Perhaps not surprisingly. As pointed out by Sen. Russ Feingold, D-Wisc., a leading critic of the campaign finance system, the Brennan Center study notes that "political parties using soft money are the worst abusers of the phony issue ad loophole."

Political parties are allowed to use "soft money" -- unrestricted donations that are meant for various "party-building" activities and not for specific candidates -- for "issue advocacy" ads.

But both the Republican National Committee and the Democratic National Committee are misusing the loophole, according to the study. Of those studied, 85 percent of the ads didn't even mention the political party until the end. And 99 percent of the "party-building" ads mentioned the name of a candidate.

"In '98, we saw the extent to which political parties have taken to use so-called 'issue advocacy' as a major element in their election strategy," Mann says. "All of these ads are run not to generically 'help the party,' but in specific geographical districts and states, mentioning the name of a candidate, most of them having an attack component -- and they don't have any issue content."

One "party-building" ad cited in the study was run by the Wisconsin Republican Party and involved the Senate campaign of then-Rep. Mark Neumann, who was challenging Feingold in 1998. In an attempt to portray Republican Neumann as independent, the "party-building" ad bragged about how often he had voted against his party. "He even stood up to his own party to rebuild Social Security," the ad says.

Party soft-money ads have been an issue in the past couple of months. Vice President Al Gore once pledged that he would forgo "soft money" television ads run by the DNC as long as the RNC didn't run any either. On March 14, Gore said that he would "take the first step by requesting the Democratic National Committee not to run any issue ads paid for by soft money unless and until the Republican Party uses money for advertising ... You have the power to join me in banning soft money. If you are willing to do the right thing, we can change politics forever." But DNC chairman Joe Andrew said this week, "We will put [ads] up when we think it's strategically important to put them up."

Since "issue ads" are classified as such and don't fall into the purview of FEC law, they can be funded anonymously.

One of the most notorious examples of this, according to Jamieson, occurred during the Republican presidential primaries when a pseudonymous group calling itself "Republicans for Clean Air" ran an "issue" ad (Watch the ad.) that blasted the environmental record of Arizona Sen. John McCain and praised that of Gov. George W. Bush. The New York Times soon reported that financial supporters of Bush's -- Sam and Charles Wyly -- had set up the organization and poured at least $2 million into the ads. The incident was interpreted by proponents of campaign finance reform as a crass skirting of campaign contribution limits and a textbook example of the problem with "issue ads."

"I think the ads that are the most problematic are the ones run by pseudonymous groups ... like the Wyly brothers ad," says Jamieson. "These are ads that seem to have electoral intent but they skirt the law."

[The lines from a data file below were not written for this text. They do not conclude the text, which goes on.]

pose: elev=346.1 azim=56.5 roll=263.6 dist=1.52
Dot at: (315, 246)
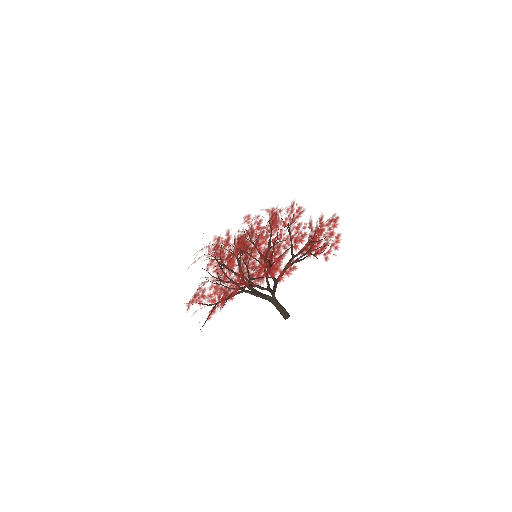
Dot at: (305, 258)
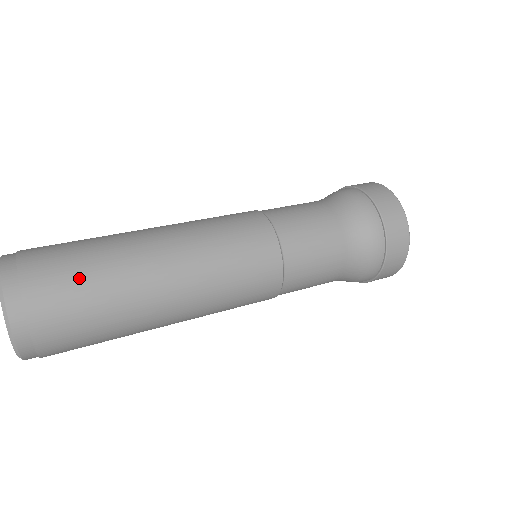
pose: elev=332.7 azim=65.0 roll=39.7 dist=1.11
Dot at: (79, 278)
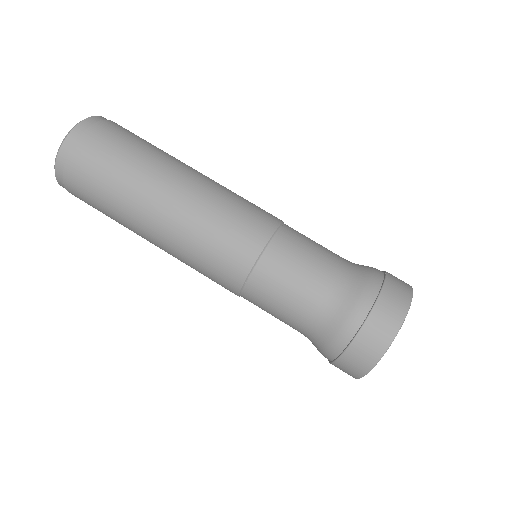
Dot at: (113, 158)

Calling the study "eye-opening," McCain -- one of the Senate's leading voices for campaign finance reform -- argues that it "provides more ample proof that we must act to change our campaign finance laws. Loopholes are being exploited at an alarming rate and this report proves that this statement is not just anecdotal, but factual."

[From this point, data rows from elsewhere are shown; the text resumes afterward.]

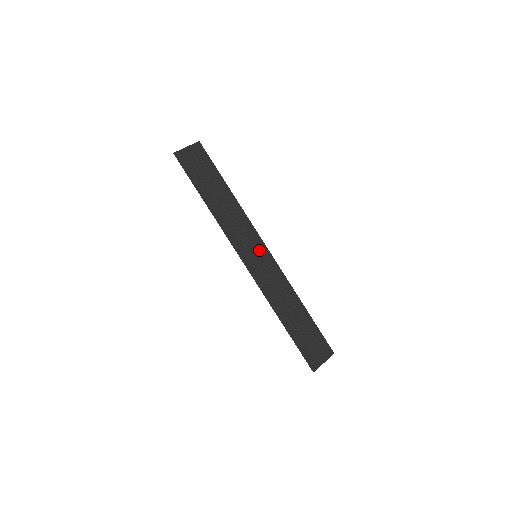
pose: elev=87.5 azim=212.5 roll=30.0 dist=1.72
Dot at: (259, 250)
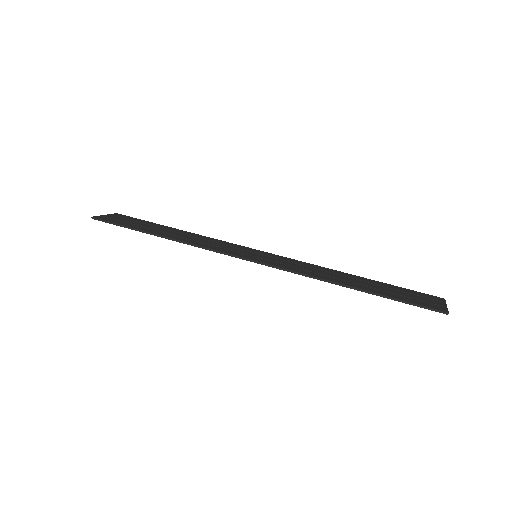
Dot at: (255, 252)
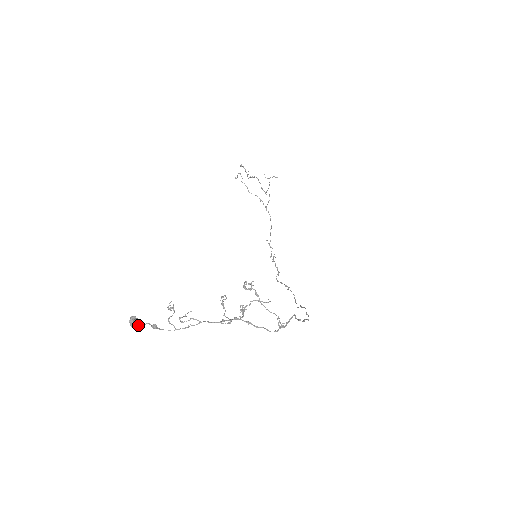
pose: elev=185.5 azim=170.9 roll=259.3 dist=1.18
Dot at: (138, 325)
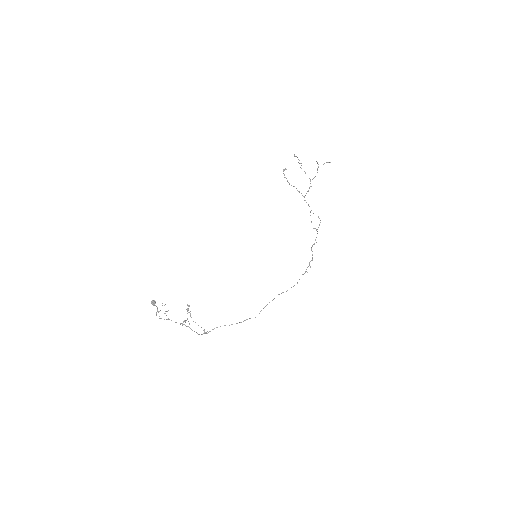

Moreover, McCain warns dramatically, "We will continue to see the increase of the pernicious effect of an evil that goes unchecked. And like any evil, it will get worse before gets better."

The Brennan Center study "shows explicitly and convincingly that sham 'issue ads' are indeed campaign ads," says Shays. "They target specific candidates, and they are meant to influence elections. We should treat sham 'issue ads' the same way we treat campaign ads under the existing election laws."

"For the first time we've gotten a real empirical handle on the nature of political advertising," says Mann. "For the first time, we've gotten a sense of the relationship between what the courts have said about express advocacy and issue advocacy and what's actually going on out there in the real world of politics."